Жанна Владимировна отметила, что существовал конфликт между представителями советского государства и религиозными активистами в связи с борьбой за то, кому принадлежит время колхозника или жителя города. Дело в том, что церковные и колхозные календари не совпадали, поэтому колхозники могли принять решение не работать на праздник Вознесения, договорившись отработать этот день в воскресение. Другим подобным примером может служить решение построить своими усилиями и в свое свободное время новый клуб на острове Залит вместо того, чтобы переделать для этих целей церковь. Таким образом, присутствие церкви показывало чиновникам, что даже в тяжелых послевоенных условиях есть возможность выбора и не всегда в пользу государства.

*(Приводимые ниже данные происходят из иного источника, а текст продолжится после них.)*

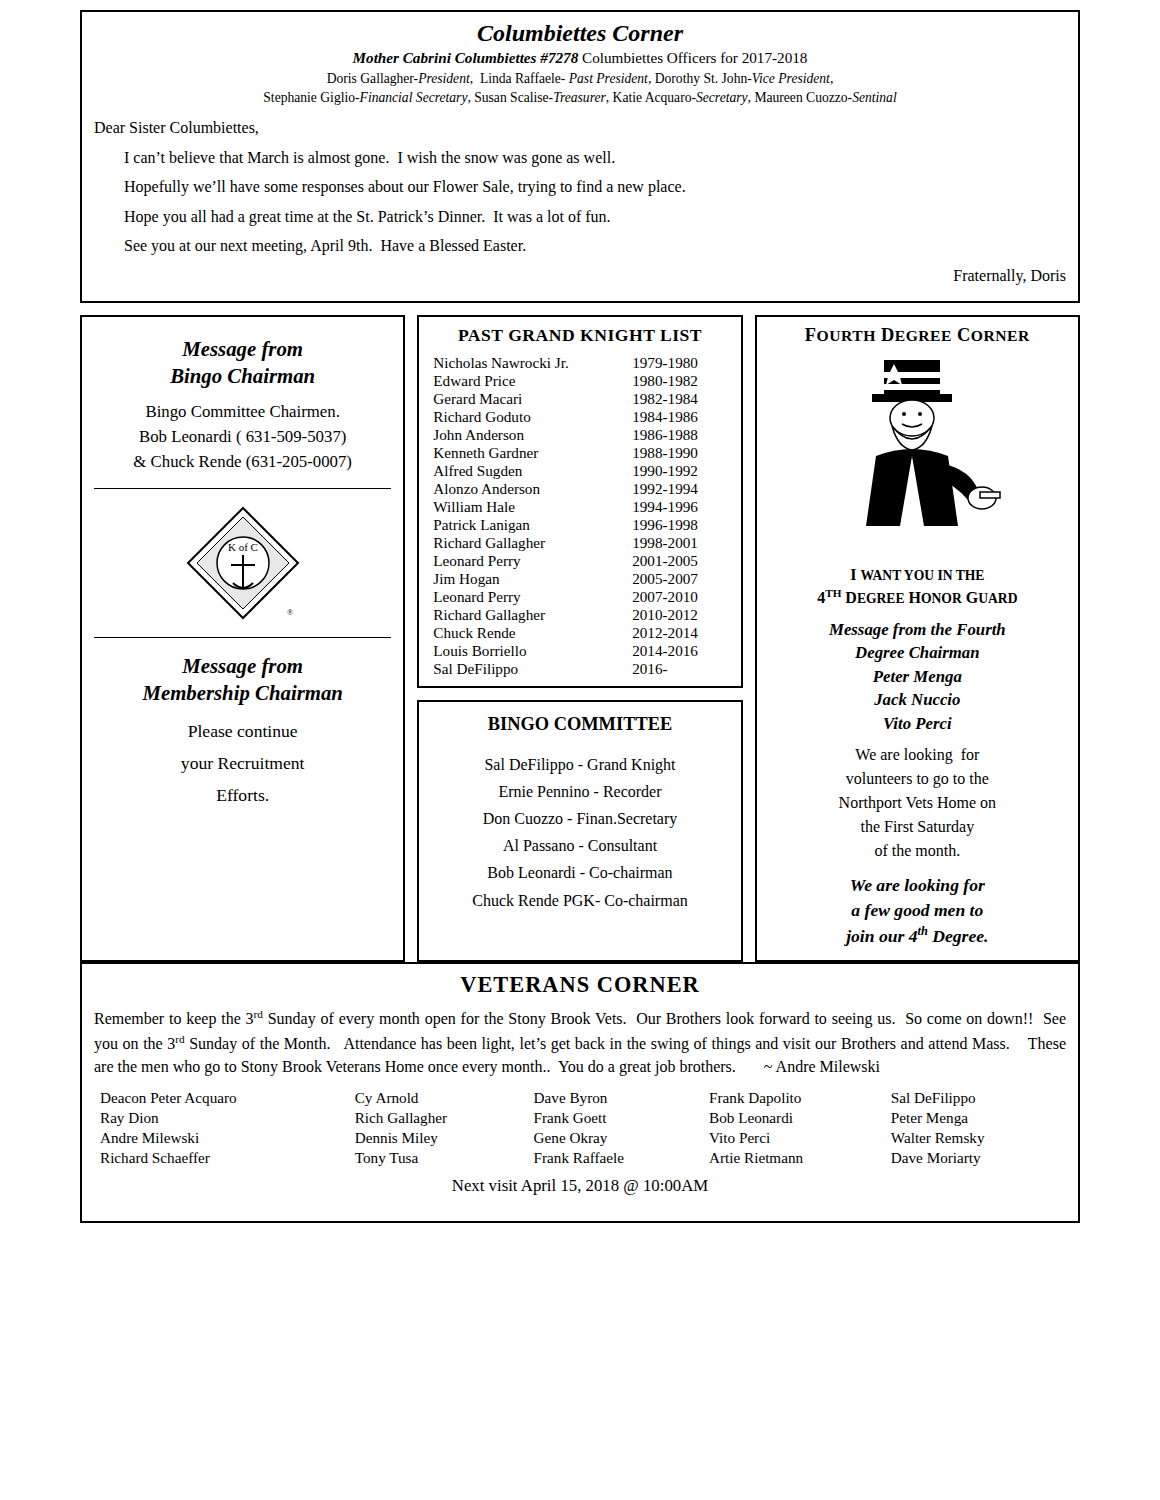Columbiettes Corner
Mother Cabrini Columbiettes #7278 Columbiettes Officers for 2017-2018
Doris Gallagher-President, Linda Raffaele- Past President, Dorothy St. John-Vice President,
Stephanie Giglio-Financial Secretary, Susan Scalise-Treasurer, Katie Acquaro-Secretary, Maureen Cuozzo-Sentinal
Dear Sister Columbiettes,
I can’t believe that March is almost gone. I wish the snow was gone as well.
Hopefully we’ll have some responses about our Flower Sale, trying to find a new place.
Hope you all had a great time at the St. Patrick’s Dinner. It was a lot of fun.
See you at our next meeting, April 9th. Have a Blessed Easter.
Fraternally, Doris
Message from
Bingo Chairman
Bingo Committee Chairmen.
Bob Leonardi ( 631-509-5037)
& Chuck Rende (631-205-0007)
K of C ®
Message from
Membership Chairman
Please continue
your Recruitment
Efforts.
PAST GRAND KNIGHT LIST
| Nicholas Nawrocki Jr. | 1979-1980 |
| Edward Price | 1980-1982 |
| Gerard Macari | 1982-1984 |
| Richard Goduto | 1984-1986 |
| John Anderson | 1986-1988 |
| Kenneth Gardner | 1988-1990 |
| Alfred Sugden | 1990-1992 |
| Alonzo Anderson | 1992-1994 |
| William Hale | 1994-1996 |
| Patrick Lanigan | 1996-1998 |
| Richard Gallagher | 1998-2001 |
| Leonard Perry | 2001-2005 |
| Jim Hogan | 2005-2007 |
| Leonard Perry | 2007-2010 |
| Richard Gallagher | 2010-2012 |
| Chuck Rende | 2012-2014 |
| Louis Borriello | 2014-2016 |
| Sal DeFilippo | 2016- |
BINGO COMMITTEE
Sal DeFilippo - Grand Knight
Ernie Pennino - Recorder
Don Cuozzo - Finan.Secretary
Al Passano - Consultant
Bob Leonardi - Co-chairman
Chuck Rende PGK- Co-chairman
FOURTH DEGREE CORNER
I WANT YOU IN THE
4TH DEGREE HONOR GUARD
Message from the Fourth
Degree Chairman
Peter Menga
Jack Nuccio
Vito Perci
We are looking for
volunteers to go to the
Northport Vets Home on
the First Saturday
of the month.
We are looking for
a few good men to
join our 4th Degree.
VETERANS CORNER
Remember to keep the 3rd Sunday of every month open for the Stony Brook Vets. Our Brothers look forward to seeing us. So come on down!! See you on the 3rd Sunday of the Month. Attendance has been light, let’s get back in the swing of things and visit our Brothers and attend Mass. These are the men who go to Stony Brook Veterans Home once every month.. You do a great job brothers. ~ Andre Milewski
| Deacon Peter Acquaro | Cy Arnold | Dave Byron | Frank Dapolito | Sal DeFilippo |
| Ray Dion | Rich Gallagher | Frank Goett | Bob Leonardi | Peter Menga |
| Andre Milewski | Dennis Miley | Gene Okray | Vito Perci | Walter Remsky |
| Richard Schaeffer | Tony Tusa | Frank Raffaele | Artie Rietmann | Dave Moriarty |
Next visit April 15, 2018 @ 10:00AM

В ходе дискуссии, которую вел Николай Владимирович Ссорин-Чайков, был поднят вопрос о множественности религиозности и власти, что очень ясно прослеживалось в ходе доклада Жанны Владимировны. Иван Валерьевич же отметил двойственность в деле управления разнообразием. На примере его кейса можно рассмотреть полный провал в этом, так как несмотря на различные ограничительные меры буддизм вышел из-под контроля советских властей, распространившись далеко за пределы Бурятии. Кроме того, в этом контексте важно то, как советская система могла преодолевать национальные и культурные границы. По словам Ивана Валерьевича, буддизм прекрасно подходил для реализации таких транснациональных и транскультурных проектов в виду своей инклюзивности. Также участники обсудили вопрос о границе между религиозностью и «советскостью». Было отмечено, что буддистские ламы также являлись государственными служащими, обладающими официальным статусом. Так, нужно было являться членом центрального духовного управления буддистов. Те же, кто не был включен в эту систему, были своего рода религиозными диссидентами.

Отчет подготовила Валентина Смирнова.